The son of sculptor Emiel Jespers and the brother of sculptor Oscar Jespers, Jespers was already enrolled in the Royal Academy of Fine Arts by age 11. He debuted as a painter at age 22, inspired by Cubism, Kandinsky, and German Expressionism. Within a decade, he had met poet Paul Van Ostaijen, who mentions Jespers by name in the poem Huldegedicht aan Singer. Both became active in Antwerp's 1920's Avant-garde while Jespers contributed to the publications Ça Ira, Le Centaure and Sélection and befriended Jean Metzinger and Albert Gleizes when they published Du Cubisme.

In 1921, Jespers exhibited in a group show with Kurt Schwitters and Fokko Mees, both members of the Dutch group De Branding. In 1925, he became a member of Kunst van Heden, a prominent Belgian association also known as L'Art Contemporain, founded in 1905 to promote contemporary art through exhibitions, salons, and publications.

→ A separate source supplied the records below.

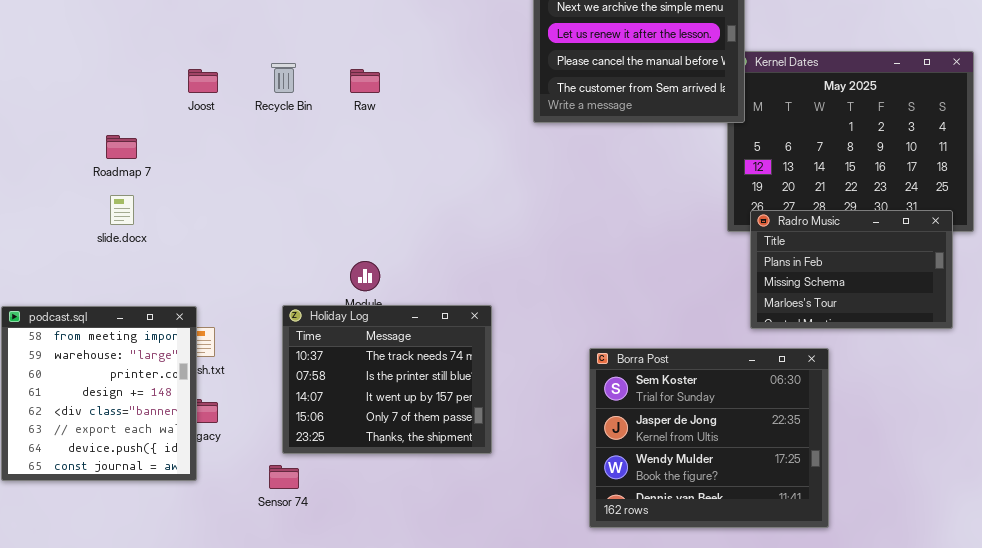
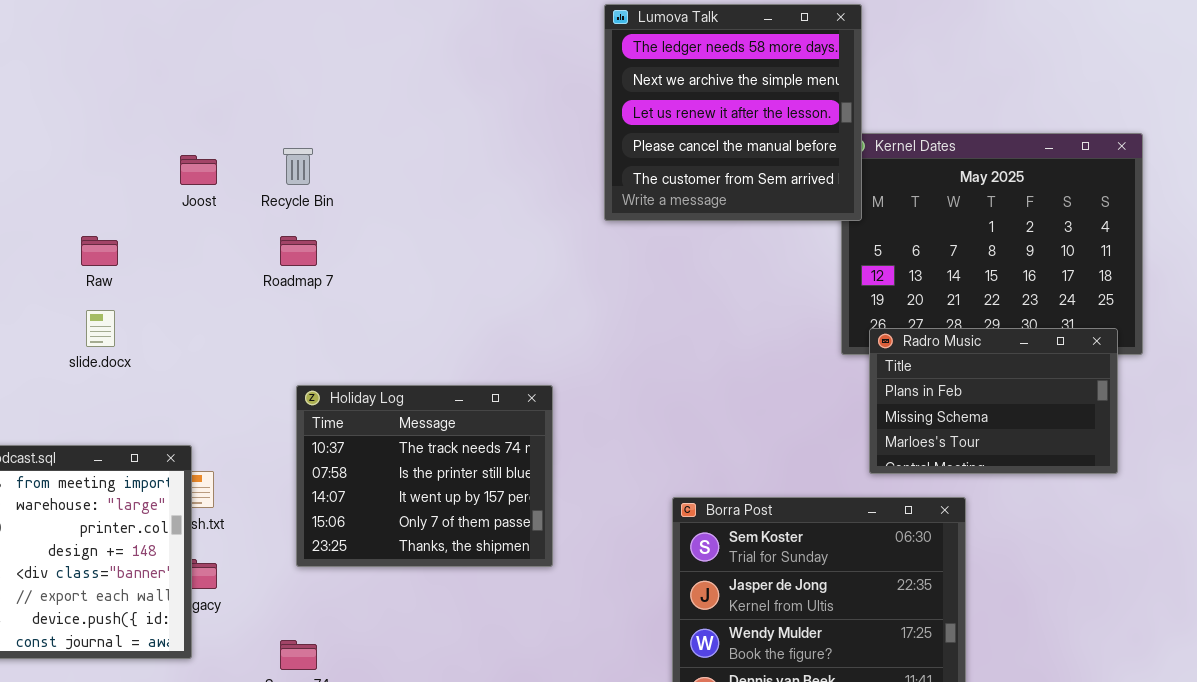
Raw: [350,69,380,93] -> [81,236,118,266], moved
Roadmap 7: [106,135,137,159] -> [280,236,317,266], moved
Holiday Log: [282,305,492,454] -> [296,385,553,567], moved

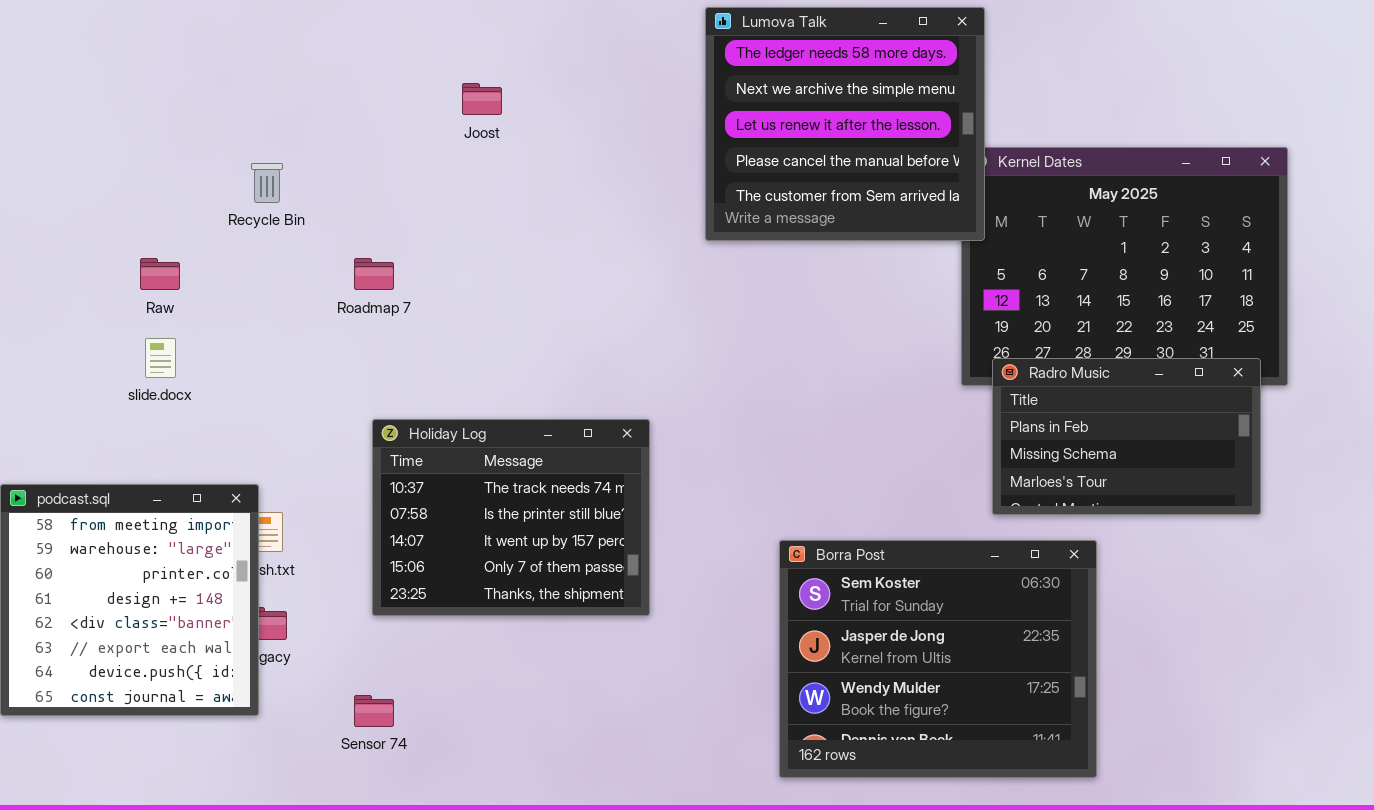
Recycle Bin: [283,148,313,185] -> [251,163,283,203], moved
Joost: [180,155,217,185] -> [462,83,502,115], moved

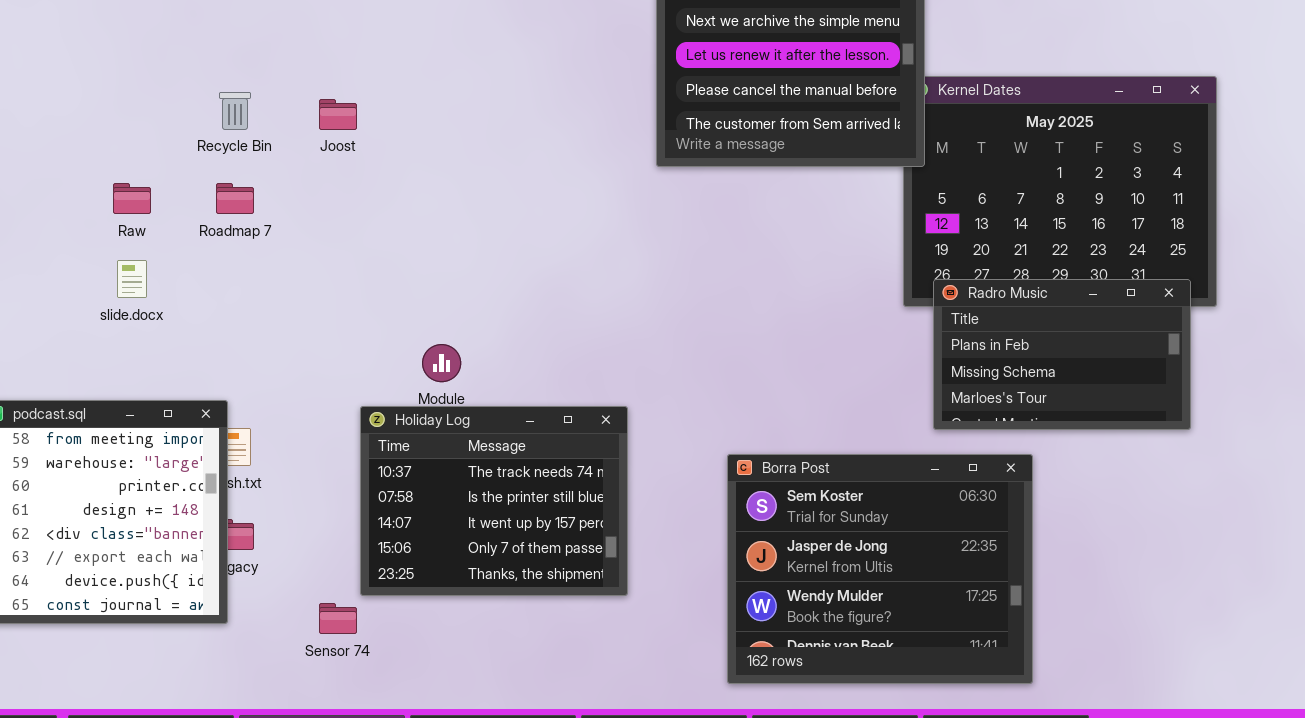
Joost: [462,83,502,115] -> [319,99,357,130], moved
Roadmap 7: [354,258,394,290] -> [216,183,254,214], moved
Holiday Log: [372,419,650,616] -> [360,406,628,596], moved

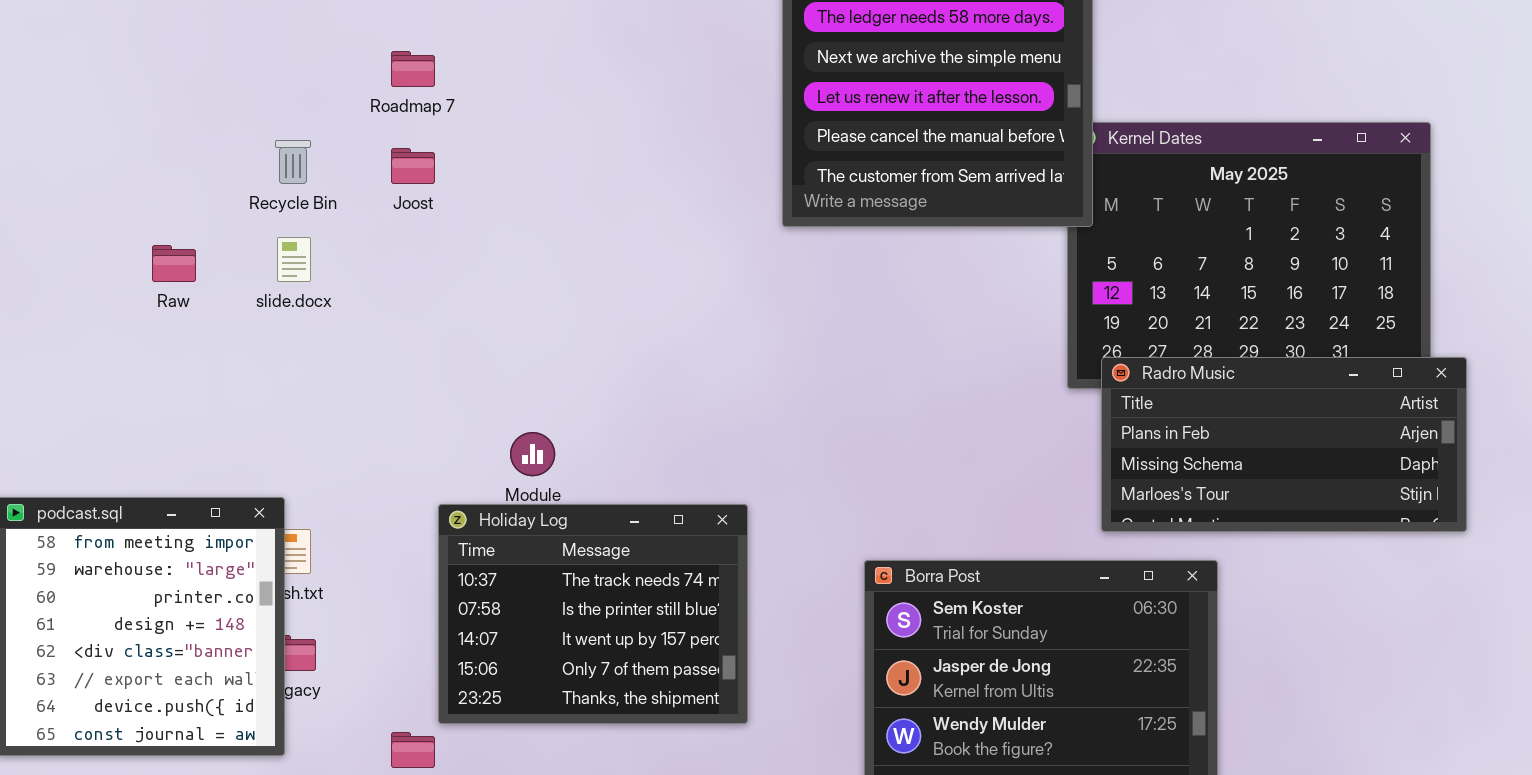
Roadmap 7: [216,183,254,214] -> [391,51,435,87], moved
slide.docx: [117,260,147,298] -> [277,237,311,282], moved
Radro Music: [933,279,1191,430] -> [1101,357,1467,532], resized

Jespers traveled to the Belgian Congo for the first time in 1951. He stayed in the city of Kamina, where his son Mark Jespers worked as a doctor. The journey was a revelation for him, and he translated his impressions of African women into colorful frescoes. His African paintings are not genre scenes, but they present a greater vision of Africa. From the mysterious gazes and the faces of the swimmers painted in Ostend in 1927 and the Congolese women of the 1950s, a consistent idealised vision of the untouchable and enigmatic African woman emerges.